Lugano分類(2014)
- 公開日: 2023/4/10
Lugano分類(2014)は何を判断するもの?
Lugano分類(2014)とは、リンパ節を原発とする悪性リンパ腫の病期を分類するスケールです。
悪性リンパ腫は、白血球の一つであるリンパ球ががん化した悪性腫瘍です。ホジキンリンパ腫と非ホジキンリンパ腫(B細胞リンパ腫、T/NK細胞リンパ腫)に大別され、日本では非ホジキンリンパ腫がほとんどを占めます。
以前は、ホジキンリンパ腫に対して開発された「Ann Arbor分類」が非ホジキンリンパ腫にも用いられてきましたが、普遍的でより精度の高い病期分類をめざし、2014年にAnn Arbor分類の修正版としてLugano分類が提唱されました1)。

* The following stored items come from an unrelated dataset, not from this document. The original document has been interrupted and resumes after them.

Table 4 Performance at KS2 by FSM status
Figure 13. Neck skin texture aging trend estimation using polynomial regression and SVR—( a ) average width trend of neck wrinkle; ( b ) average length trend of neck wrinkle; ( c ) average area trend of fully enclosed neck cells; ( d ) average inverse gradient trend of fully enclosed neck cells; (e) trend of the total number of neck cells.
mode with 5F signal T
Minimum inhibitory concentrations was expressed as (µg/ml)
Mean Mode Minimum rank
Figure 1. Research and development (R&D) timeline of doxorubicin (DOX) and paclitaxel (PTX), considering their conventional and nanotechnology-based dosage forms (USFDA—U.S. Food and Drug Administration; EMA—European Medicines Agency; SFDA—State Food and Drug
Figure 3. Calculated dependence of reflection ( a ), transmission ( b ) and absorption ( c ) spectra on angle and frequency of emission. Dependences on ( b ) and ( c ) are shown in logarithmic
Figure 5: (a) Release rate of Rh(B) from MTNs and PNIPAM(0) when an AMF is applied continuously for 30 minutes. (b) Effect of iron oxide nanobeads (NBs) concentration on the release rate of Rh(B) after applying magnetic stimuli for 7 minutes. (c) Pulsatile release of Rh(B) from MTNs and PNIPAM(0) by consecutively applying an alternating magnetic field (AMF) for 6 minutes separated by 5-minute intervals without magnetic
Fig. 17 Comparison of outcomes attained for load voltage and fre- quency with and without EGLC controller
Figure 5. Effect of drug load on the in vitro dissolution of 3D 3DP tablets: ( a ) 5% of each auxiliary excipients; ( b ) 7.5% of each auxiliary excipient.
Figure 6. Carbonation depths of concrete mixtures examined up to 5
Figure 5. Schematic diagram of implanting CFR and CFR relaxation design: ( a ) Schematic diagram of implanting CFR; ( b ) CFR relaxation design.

なお、Lugano分類(2014)は診断時の病期分類だけではなく、治療効果の判定にも用いられています。
Lugano分類(2014)はこう使う!
Lugano分類(2014)では、画像検査(CT、FGD-PET/CT)や骨髄検査などの結果から、悪性リンパ腫の病期をⅠ期、Ⅱ期、Ⅱ期bulky、Ⅲ期、Ⅳ期に分類します(表)。
表 Lugano分類(2014)
病期 | 病変部位 | 部外病変 | |
---|---|---|---|
限局期 | Ⅰ期 | 1つのリンパ節病変または隣接するリンパ節病変の集合 | リンパ節病変を伴わない単独の節外病変 |
Ⅱ期 | 横隔膜同側の2つ以上のリンパ節病変の集合 | リンパ節病変の進展による、限局性かつリンパ節病変と連続性のある節外臓器の病変を伴うⅠ期またはⅡ期 | |
Ⅱ期 bulky* | bulky病変を有するⅡ期 | 該当なし | |
進行期 | Ⅲ期 | 横隔膜両側にある複数のリンパ節病変または脾臓病変を伴う横隔膜上側の複数のリンパ節病変 | 該当なし |
Ⅳ期 | リンパ節病変に加えてそれとは連続していないリンパ外臓器の病変 | 該当なし |
*bulky病変を有するⅡ期を限局期または進行期として治療するかどうかは、病型や予後因子により決定する
Lugano分類(2014)の結果を看護に活かす!
悪性リンパ腫の患者さんの看護では、治療法や予後の予測だけでなく、Lugano分類(2014)による病期を確認し、状態把握につなげるようにしましょう。スケーリングに用いた画像所見を見ることができれば、あわせて確認しておきます。身体所見評価においては、腫大リンパ節の個数、サイズ、性状などを把握して、経過を見ていくことが大切です。
悪性リンパ腫の患者さんは、がんそのものや治療の影響で易感染状態になります。患者さんに感染しやすい状態であることを伝え、手洗いやうがいをしっかり行い、発熱など感染の症状がみられた場合は、すぐに病院に連絡するよう指導します。